A quoi devait-on s’attendre après avoir vu le rôle quasi inexistant de l’UA dans la crise Libyenne, la crise malienne ou le conflit centrafricain ? L’inertie et la nonchalance avec laquelle l’Union Africaine gère cette crise épidémiologique ne fait que s’inscrire dans la continuité de son rôle secondaire sur un continent où elle était censée être en première ligne de toutes les crises sanitaires ou sécuritaires et en prendre les décisions qui s’imposeraient.
Comment est-il possible qu’une ‘’institution internationale’’ de cette envergure n’ait que si peu d’influence sur son continent? Eh bien, le fait est que l’UA est comme l’oncle pauvre de la famille. Les caisses de l’UA sont presque vides, ce qui limite évidemment son influence face à des interlocuteurs blindés comme l’Union Européenne, la mère France ou les Etats-Unis d’Amérique. Ces principaux pourvoyeurs de fonds discutent directement des mesures à mettre en œuvre avec les pays infectés par le virus, tout en ayant la politesse d’inviter l’UA pour leur information. Les besoins financiers nécessaires pour endiguer l’épidémie évoluent au fur et à mesure du rythme de contamination. Des âmes charitables promettent ça et là des millions d’Euros au continent au grand dam des pays ‘’Africains’’.
En fait, la pauvreté de l’Union Africaine, tout comme celle du continent qui l’abrite, provient du fait que ses membres ne participent plus aux cotisations annuelles. Mouammar Kadhafi qui prenait à son compte (ou celui de la Libye) la cotisation des brebis galeuses n’étant plus, l’UA n’a plus que ses yeux pour pleurer. Et même si la majorité des présidents en Afrique sont milliardaires, aucun ne semble prêt à remplacer le ‘’Panafricaniste’’ Kadhafi (PF).

Comment l’Union Africaine devrait-elle agir ?

La propagation de l’épidémie à virus Ebola est imputable au manque de communication sur la virulence de la maladie et la prise en charge des personnes infectées. La maladie se propageant à une vitesse exponentielle, le nombre de personnel de santé restant invariant ou se réduisant suite au décès de médecins et infirmiers infectés, une stratégie plus adaptée aurait dû être prise pour pallier à ce problème. Hélas cela n’a pas été fait comme il se devait.

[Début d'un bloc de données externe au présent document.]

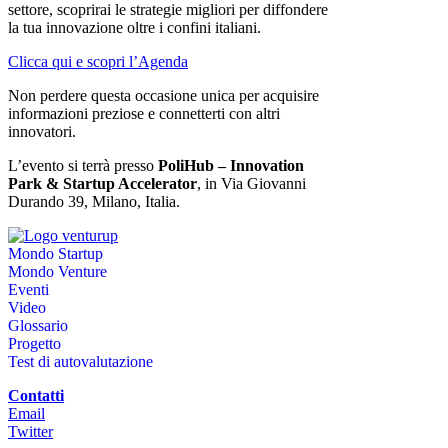
settore, scoprirai le strategie migliori per diffondere
la tua innovazione oltre i confini italiani.
Clicca qui e scopri l’Agenda
Non perdere questa occasione unica per acquisire
informazioni preziose e connetterti con altri
innovatori.
L’evento si terrà presso
PoliHub – Innovation
Park & Startup Accelerator
, in Via Giovanni
Durando 39, Milano, Italia.
Mondo Startup
Mondo Venture
Eventi
Video
Glossario
Progetto
Test di autovalutazione
Contatti
Email
Twitter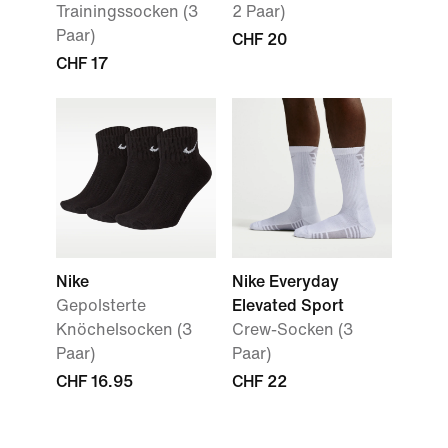
Trainingssocken (3
2 Paar)
Paar)
CHF 20
CHF 17
Nike
Nike Everyday
Gepolsterte
Elevated Sport
Knöchelsocken (3
Crew-Socken (3
Paar)
Paar)
CHF 16.95
CHF 22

La réaction face au virus Ebola devait être la même que celle qui avait prévalu lors de l’envahissement du Mali par les islamistes radicaux ou terroristes (peu importe) en 2013. Alors que les pays de la CEDEAO discutaient des modalités d’envoie des troupes, le président tchadien Idriss Deby avait envoyé près de deux milles hommes sur le terrain combattre les islamistes. Les autres forces armées ouest africaines et français rejoignirent le Tchad bien plus tard.

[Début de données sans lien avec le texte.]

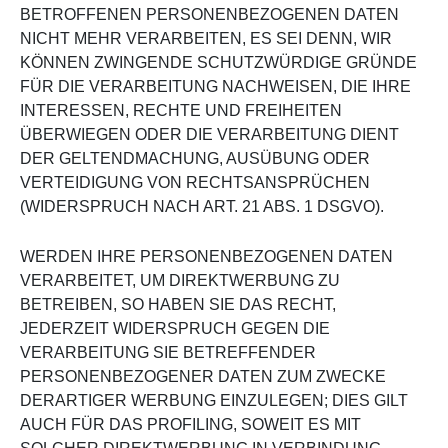
BETROFFENEN PERSONENBEZOGENEN DATEN
NICHT MEHR VERARBEITEN, ES SEI DENN, WIR
KÖNNEN ZWINGENDE SCHUTZWÜRDIGE GRÜNDE
FÜR DIE VERARBEITUNG NACHWEISEN, DIE IHRE
INTERESSEN, RECHTE UND FREIHEITEN
ÜBERWIEGEN ODER DIE VERARBEITUNG DIENT
DER GELTENDMACHUNG, AUSÜBUNG ODER
VERTEIDIGUNG VON RECHTSANSPRÜCHEN
(WIDERSPRUCH NACH ART. 21 ABS. 1 DSGVO).
WERDEN IHRE PERSONENBEZOGENEN DATEN
VERARBEITET, UM DIREKTWERBUNG ZU
BETREIBEN, SO HABEN SIE DAS RECHT,
JEDERZEIT WIDERSPRUCH GEGEN DIE
VERARBEITUNG SIE BETREFFENDER
PERSONENBEZOGENER DATEN ZUM ZWECKE
DERARTIGER WERBUNG EINZULEGEN; DIES GILT
AUCH FÜR DAS PROFILING, SOWEIT ES MIT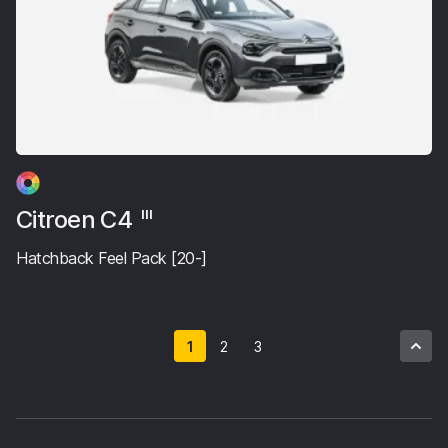
Citroen C4
III
Hatchback Feel Pack [20-]
1
2
3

Si la menace à la sécurité est autant prise au sérieux, la menace à la santé devrait l’être davantage car il y va de la santé de la population.
Le continent africain est en guerre, non pas contre des terroristes mais contre une maladie. Tel que le Tchad s’est dépêché à envoyer des troupes combattre les terroristes au Mali, autant les pays africains qui disposent de nombreux médecins et infirmiers militaires devraient les envoyer combattre ce virus. La sécurité sanitaire du continent africain est en jeu et c’est ici qu’on devrait sentir la solidarité des pays de l’Afrique de l’Est, Australe, Centrale et du Nord avec l’Afrique de l’Ouest. Il ne s’agit plus de combat armé entre troupes mais de combat intellectuel, médical, épidémiologique et stratégique. C’est autant un défi pour les armées africaines de prouver qu’elles savent faire autre chose que le maintien de la paix ou de tirer sur des civils.
L’Union Africaine devrait exiger de chacun de ces pays membres d’envoyer du personnel de santé militaire au nom de la solidarité africaine, au lieu de proposer des mesures inadéquates qui aggraveront davantage la situation sanitaire. Il y va de la légitimité de l’Union Africaine et de sa crédibilité sur l’échiquier international. Même si elle n’a pas les moyens financiers nécessaires, elle devrait au moins définir clairement la meilleure stratégie pour contenir et éradiquer le virus et ensuite faire appel au donateur, et non le contraire.